The Oregon giant earthworm (Driloleirus macelfreshi) is one of the largest earthworms found in North America, growing to more than three feet (0.91 m) in length. First described in 1937, the species is not common. Since its discovery, specimens have been documented in only fifteen locations within Oregon's Willamette Valley.

==Taxonomy and description==
The Oregon giant earthworm was first described by Frank Smith in 1937 from a specimen found near Salem, Oregon in 1903. The species was named in honor of its collector, F. M. McElfresh. Like its cousin, the giant Palouse earthworm (Driloleirus americanus) of Washington, this species can grow to lengths in excess of 3 feet (0.91 m) and up to an inch (2.5 cm) in width. When handled, the worms emit a peculiar aroma that is reminiscent of flowers—hence their genus name Driloleirus, which means "lily-like worm".

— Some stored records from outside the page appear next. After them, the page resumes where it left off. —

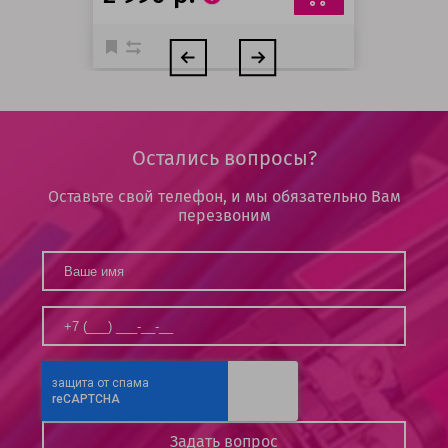
Остались вопросы?
Оставьте свой телефон, и мы обязательно Вам
перезвоним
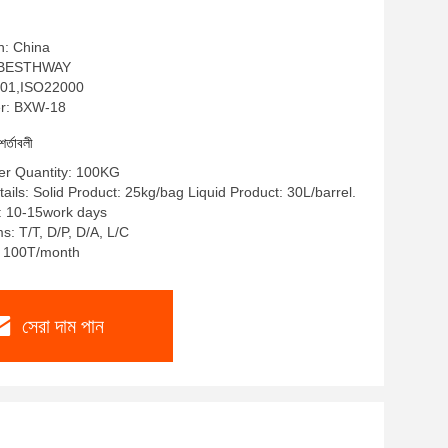
n: China
াম: BESTHWAY
O9001,ISO22000
r: BXW-18
শর্তাবলী
r Quantity: 100KG
ails: Solid Product: 25kg/bag Liquid Product: 30L/barrel.
: 10-15work days
: T/T, D/P, D/A, L/C
y: 100T/month
সেরা দাম পান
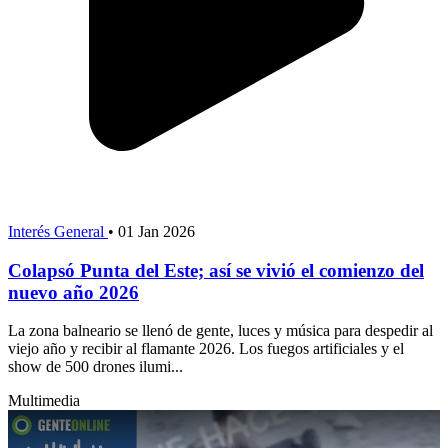
Interés General
•
01 Jan 2026
Colapsó Punta del Este; así se vivió el comienzo del
nuevo año 2026
La zona balneario se llenó de gente, luces y música para despedir al
viejo año y recibir al flamante 2026. Los fuegos artificiales y el
show de 500 drones ilumi...
Multimedia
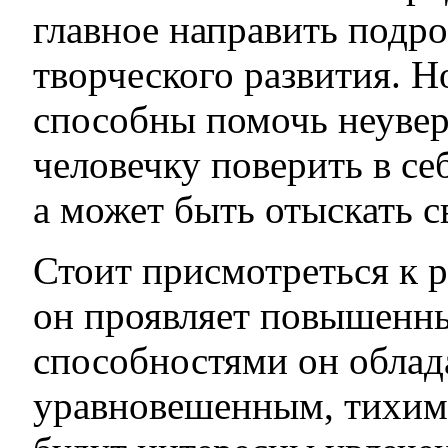
главное направить подро
творческого развития. 
способны помочь неувер
человечку поверить в се
а может быть отыскать с
Стоит присмотреться к р
он проявляет повышенны
способностями он облад
уравновешенным, тихим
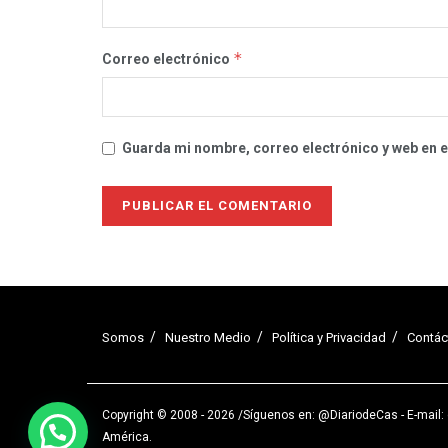
*
Correo electrónico
Guarda mi nombre, correo electrónico y web en 
Somos
Nuestro Medio
Política y Privacidad
Contác
Copyright © 2008 - 2026 /
Síguenos en: @DiariodeCas
- E-mail
América
.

The life history of this species is not well understood and is based on a very limited number of observations. They live in the deep, moist, undisturbed soils of riparian forests. They tunnel deep into the soil and are known to dig permanent burrows fifteen feet below the surface. However, during the wetter seasons, they are found closer to the soil surface feeding on the rich layers of accumulated organic material.

==Distribution and habitat==
The Oregon giant earthworm is endemic to Oregon and has been found at 15 sites in the Willamette Valley and one additional site within the Oregon Coast Range. Like Oregon's other indigenous worms, this species has a narrow range of tolerance for soil conditions, favoring fine textured soils rich in clay. It appears to prefer well drained soils (fine-grained, clay to silt loams) that are near subsurface water, often where the water table is reachable but the soil is not waterlogged. This species is associated with deep, little-disturbed soils in moist mixed forest of Douglas firs, grand firs, and bigleaf maples and is also known from pure Douglas-fir woodlots and occasionally from oak-ash woods. It is apparently tolerant of the acidic soil found under coniferous forests.

==Conservation status==
Because this species is so elusive, being last sighted in 2008, it is very difficult to estimate populations or assess potential threats. Habitat loss and competition from introduced earthworms are thought to be two major threats. In the Willamette Valley, less than one percent of the original native grasslands remain, and conversion of land for agriculture, industry, and housing development has eliminated much of this species' suitable habitat.